Considerando os fatos supra abordados, acredita-se que, a postura brasileira frente a proposta da “Iniciativa para as Américas” também ilustra a presença de um padrão de comportamento da diplomacia brasileira, pautado no universalismo, na autonomia e não-alinhamento. Assim, sem adentrar nas especificidades da proposta Bush – já que esse não é o objetivo deste trabalho -, o que chama a atenção é a correlação entre

postura brasileira no processo e os conceitos em análise.

A opção da diplomacia brasileira pelo universalismo era clara. Dentro dessa visão, a possibilidade de criação de um vínculo demasiadamente estreito com os Estados Unidos desagradava o Itamaraty, que mantinha sua estratégia de inserção internacional centrada no regionalismo aberto e no multilateralismo: o Brasil como global trader.

E é justamente essa opção paradigmática que auxilia na compreensão da postura brasileira frente a proposta Bush. Mesmo sem um interesse real pelo projeto de integração hemisférica, o Brasil não optou por negar-se a discutir a questão com a Casa Branca. Afinal, o risco do isolamento brasileiro no continente era considerável, dado o poder de atração dos EUA sobre as economias latino-americanas.

Abordando a conveniência de uma inserção universalista em contraposição a uma integração hemisférica, Amorim e Pimentel (1996, p.116) pontuam

A inserção que o Brasil e os países do Mercosul devem buscar na economia mundial não pode ficar restrita ou sequer voltada predominantemente para uma única grande potência econômica [...] ela deve ter uma configuração por assim dizer estelar, buscando os benefícios das várias correntes atuais e potenciais dentro de comércio, tecnologia e finanças.

No mesmo sentido, Cardoso (1993e, p.9) faz ampla defesa do multilateralismo e aponta o credenciamento gradual do Brasil para uma participação ativa no sistema internacional.

O Brasil acredita nas virtudes do multilateralismo.

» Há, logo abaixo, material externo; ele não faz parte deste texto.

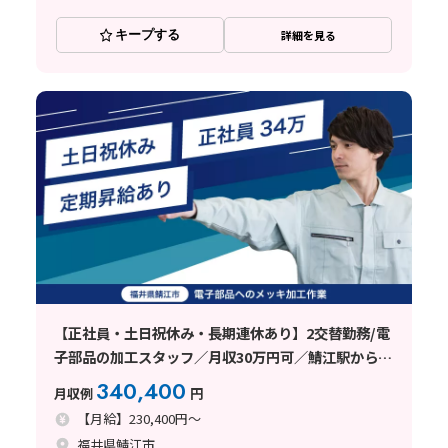
キープする
詳細を見る
【正社員・土日祝休み・長期連休あり】2交替勤務/電
子部品の加工スタッフ／月収30万円可／鯖江駅から10
分
340,400
月収例
円
【月給】230,400円～
福井県鯖江市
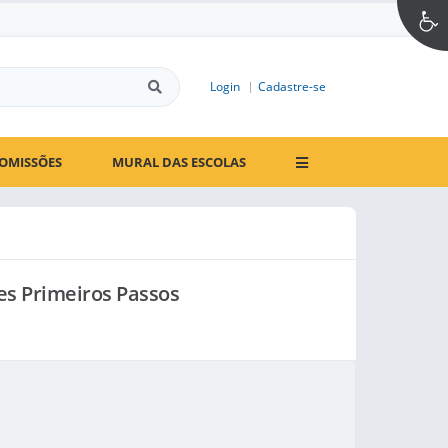
Login
Cadastre-se
OMISSÕES
MURAL DAS ESCOLAS
s Primeiros Passos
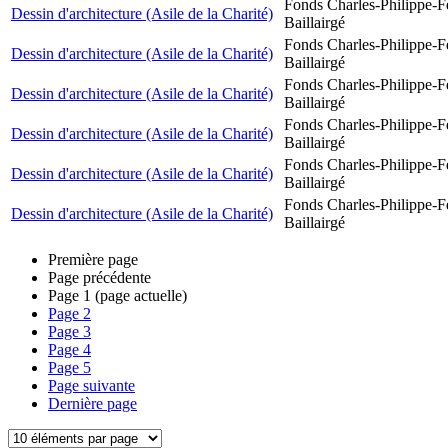
Fonds Charles-Philippe-F
Dessin d'architecture (Asile de la Charité)
Baillairgé
Fonds Charles-Philippe-F
Dessin d'architecture (Asile de la Charité)
Baillairgé
Fonds Charles-Philippe-F
Dessin d'architecture (Asile de la Charité)
Baillairgé
Fonds Charles-Philippe-F
Dessin d'architecture (Asile de la Charité)
Baillairgé
Fonds Charles-Philippe-F
Dessin d'architecture (Asile de la Charité)
Baillairgé
Fonds Charles-Philippe-F
Dessin d'architecture (Asile de la Charité)
Baillairgé
Première page
Page précédente
Page
1
(page actuelle)
Page
2
Page
3
Page
4
Page
5
Page suivante
Dernière page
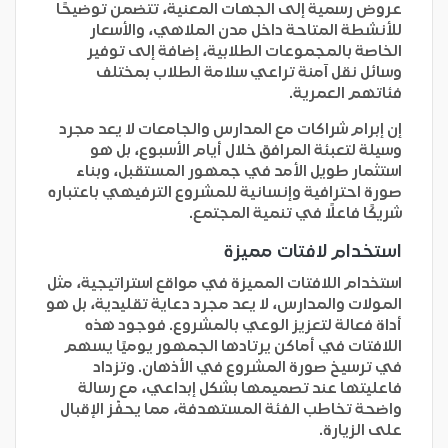
عروض رسمية إلى الجهات المعنية، تتضمن توضيحًا
للأنشطة المتاحة داخل مدن الملاهي، والأسعار
الخاصة بالمجموعات الطلابية، إضافة إلى توفير
وسائل نقل آمنة تراعي سلامة الطلاب بمختلف
فئاتهم العمرية.
إن إبرام شراكات مع المدارس والجامعات لا يعد مجرد
وسيلة لتعبئة المرافق خلال أيام الأسبوع، بل هو
استثمار طويل الأمد في جمهور المستقبل، وبناء
صورة احترافية وإنسانية للمشروع الترفيهي باعتباره
شريكًا فاعلًا في تنمية المجتمع.
استخدام لافتات مميزة
استخدام اللافتات المميزة في مواقع استراتيجية، مثل
المولات والمدارس، لا يعد مجرد دعاية تقليدية، بل هو
أداة فعالة لتعزيز الوعي بالمشروع. فوجود هذه
اللافتات في أماكن يرتادها الجمهور يوميًا يسهم
في ترسيخ صورة المشروع في الأذهان. وتزداد
فاعليتها عند تصميمها بشكل إبداعي، مع رسالة
واضحة تخاطب الفئة المستهدفة، مما يحفّز الإقبال
على الزيارة.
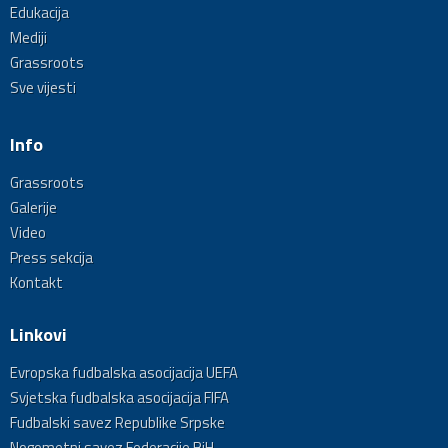
Edukacija
Mediji
Grassroots
Sve vijesti
Info
Grassroots
Galerije
Video
Press sekcija
Kontakt
Linkovi
Evropska fudbalska asocijacija UEFA
Svjetska fudbalska asocijacija FIFA
Fudbalski savez Republike Srpske
Nogometni savez Federacije BiH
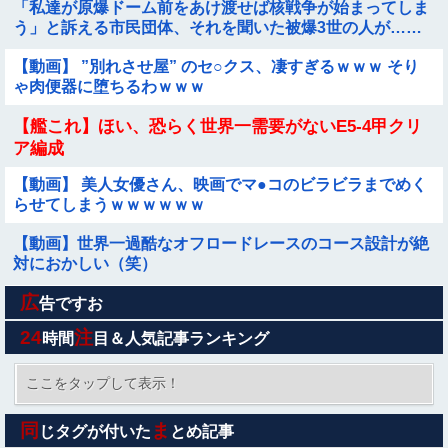
「私達が原爆ドーム前をあけ渡せば核戦争が始まってしま
う」と訴える市民団体、それを聞いた被爆3世の人が……
【動画】 ”別れさせ屋” のセ○クス、凄すぎるｗｗｗ そり
ゃ肉便器に堕ちるわｗｗｗ
【艦これ】ほい、恐らく世界一需要がないE5-4甲クリ
ア編成
【動画】 美人女優さん、映画でマ●コのビラビラまでめく
らせてしまうｗｗｗｗｗｗ
【動画】世界一過酷なオフロードレースのコース設計が絶
対におかしい（笑）
広
隣に住んでる義弟嫁が私に張り合いたがる。「海外どこ行
告ですお
った？」と聞いては私が行ってないところへ行き「幼稚園
24
注
時間
目＆人気記事ランキング
どこに入れる？習い事は？」と根掘り葉掘り
【画像】閉店間際の回転ずし、ネタの量がバグってると話
題にｗｗｗｗｗ
ここをタップして表示！
彼女にストゼロ飲ませながらセッ○スしたらこうなるｗｗ
同
ま
じタグが付いた
とめ記事
ｗ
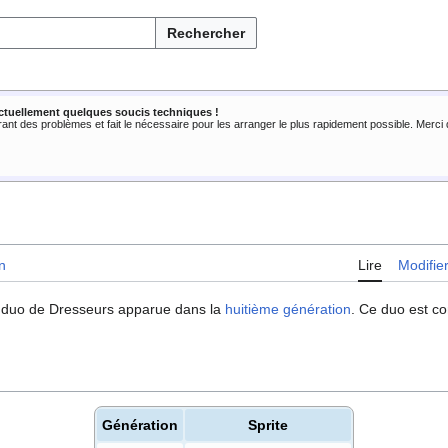
Rechercher
ctuellement quelques soucis techniques !
rant des problèmes et fait le nécessaire pour les arranger le plus rapidement possible. Merc
n
Lire
Modifie
 duo de Dresseurs apparue dans la
huitième génération
. Ce duo est 
Génération
Sprite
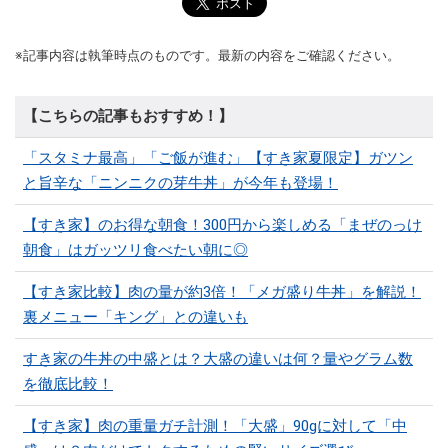
※記事内容は執筆時点のものです。最新の内容をご確認ください。
【こちらの記事もおすすめ！】
「スタミナ最高」「ご飯が進む」【すき家夏限定】ガツン
と旨辛な「ニンニクの芽牛丼」が今年も登場！
【すき家】のお得な朝食！300円から楽しめる「まぜのっけ
朝食」はガッツリ食べたい朝に◎
【すき家比較】肉の量が約3倍！「メガ盛り牛丼」を解説！
裏メニュー「キング」との違いも
すき家の牛丼の中盛とは？大盛の違いは何？量やグラム数
を徹底比較！
【すき家】肉の重量ガチ計測！「大盛」90gに対して「中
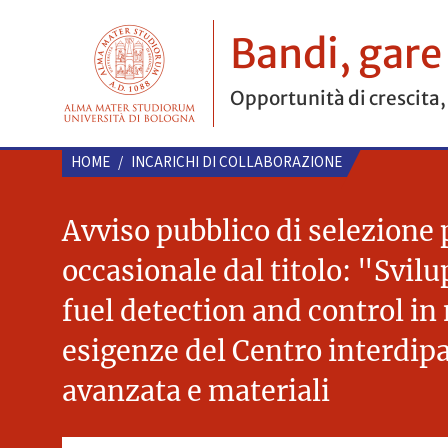
Bandi, gare
Opportunità di crescita,
HOME
/
INCARICHI DI COLLABORAZIONE
Avviso pubblico di selezione 
occasionale dal titolo: "Svil
fuel detection and control in
esigenze del Centro interdipa
avanzata e materiali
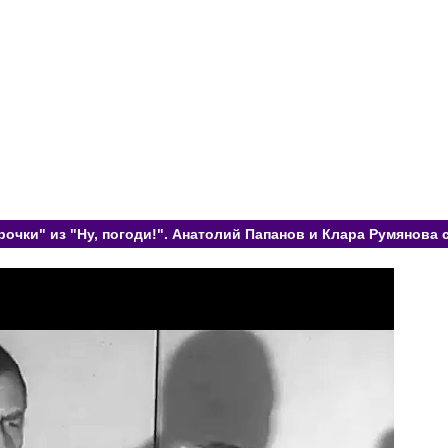
рочки" из "Ну, погоди!". Анатолий Папанов и Клара Румянова 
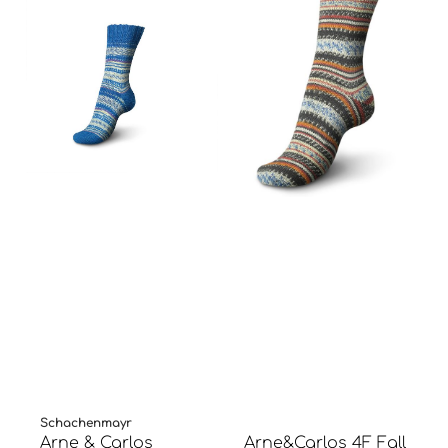
Schachenmayr
Arne & Carlos
Arne&Carlos 4F Fall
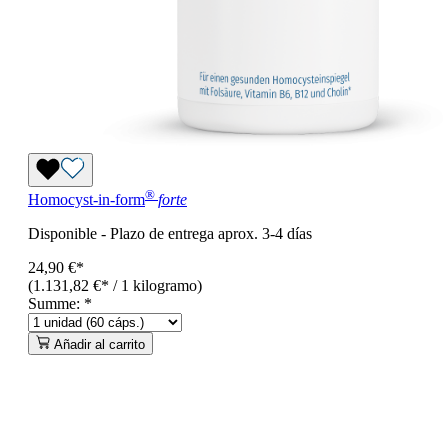
®
Homocyst-in-form
forte
Disponible
-
Plazo de entrega aprox. 3-4 días
24,90 €*
(1.131,82 €* / 1 kilogramo)
Summe:
*
Añadir al carrito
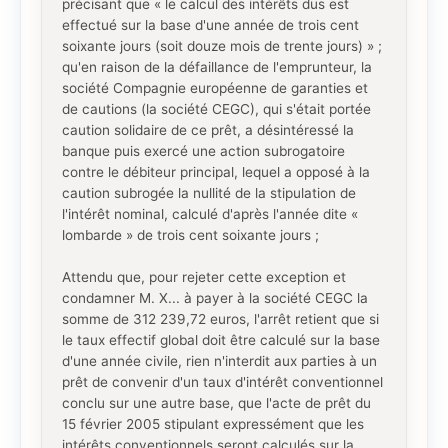
précisant que « le calcul des intérêts dus est
effectué sur la base d'une année de trois cent
soixante jours (soit douze mois de trente jours) » ;
qu'en raison de la défaillance de l'emprunteur, la
société Compagnie européenne de garanties et
de cautions (la société CEGC), qui s'était portée
caution solidaire de ce prêt, a désintéressé la
banque puis exercé une action subrogatoire
contre le débiteur principal, lequel a opposé à la
caution subrogée la nullité de la stipulation de
l'intérêt nominal, calculé d'après l'année dite «
lombarde » de trois cent soixante jours ;
Attendu que, pour rejeter cette exception et
condamner M. X... à payer à la société CEGC la
somme de 312 239,72 euros, l'arrêt retient que si
le taux effectif global doit être calculé sur la base
d'une année civile, rien n'interdit aux parties à un
prêt de convenir d'un taux d'intérêt conventionnel
conclu sur une autre base, que l'acte de prêt du
15 février 2005 stipulant expressément que les
intérêts conventionnels seront calculés sur la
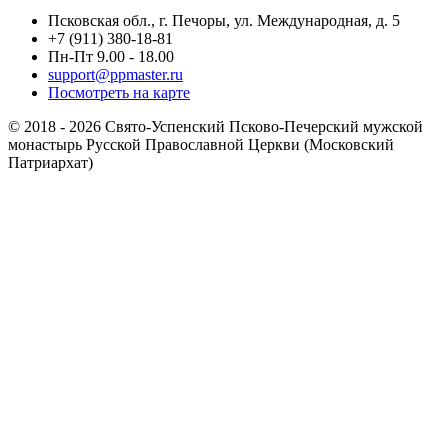
Псковская обл., г. Печоры, ул. Международная, д. 5
+7 (911) 380-18-81
Пн-Пт 9.00 - 18.00
support@ppmaster.ru
Посмотреть на карте
© 2018 - 2026 Свято-Успенский Псково-Печерский мужской
монастырь Русской Православной Церкви (Московский
Патриархат)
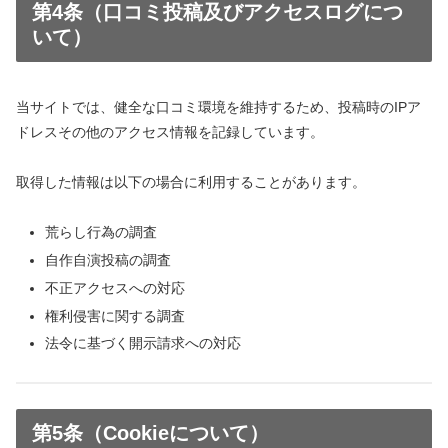
第4条（口コミ投稿及びアクセスログにつ
いて）
当サイトでは、健全な口コミ環境を維持するため、投稿時のIPア
ドレスその他のアクセス情報を記録しています。
取得した情報は以下の場合に利用することがあります。
荒らし行為の調査
自作自演投稿の調査
不正アクセスへの対応
権利侵害に関する調査
法令に基づく開示請求への対応
第5条（Cookieについて）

A construção de uma nova ordem internacional deve passar necessariamente pelo seu fortalecimento, em bases democráticas e não discriminatórias. O peso específico do país no cenário internacional o credencia para uma participação cada vez mais ativa. [...] Não podemos nos limitar a parcerias excludentes ou a critérios reducionistas de atuação internacional. Temos que atuar em diferentes tabuleiros, lidar com diferentes parcerias, estar em diferentes foros.

Todavia, parece válido ponderar que, a opção da diplomacia brasileira pelo Mercosul, o multilateralismo e a rejeição de uma integração econômica com os EUA não guardava consenso no Brasil. Haviam análises relevantes, como por exemplo a de Bresser Pereira e Vera Thorstensen (1992) que apontavam o fim da era do multilateralismo, a insuficiência do Mercosul e a necessidade de uma maior aproximação aos Estados Unidos.

[...] a antiga ordem, que justificava a sua estratégia multilateralista, foi destruída. [...] o Brasil e a América Latina estão marginalizados no cenário internacional. A opção pelo Mercosul foi fundamental e caminha a passos rápidos. Mas não é uma opção suficiente para gerar dinamismo econômico e tirar a América Latina do quadro de estagnação em que se encontra [...] o Brasil deveria interessar-se ativamente pela formação de um Bloco Americano [...] A Iniciativa para as Américas é para o Brasil uma ‘apólice de seguro’ contra as perplexidades e indefinições em um mundo de rivalidades de blocos e ausência de lideranças econômicas hegemônicas.

No que tange ao conceito de autonomia, segundo Vigevani e Mariano (2005), “em vista da ação norte-americana de junho de 1990, o governo brasileiro reagiu, buscando alternativas que lhe permitissem, de alguma maneira, manter sua estratégia de inserção internacional preservando o caráter da busca da autonomia pela integração, sem abdicar, nesse momento, totalmente da idéia de autonomia pela distância”.

Por fim, a presença do conceito de não-alinhamento parece implícita na postura brasileira e dispensa comentários, na medida em que choca-se de modo direto com os ideais norte-americanos.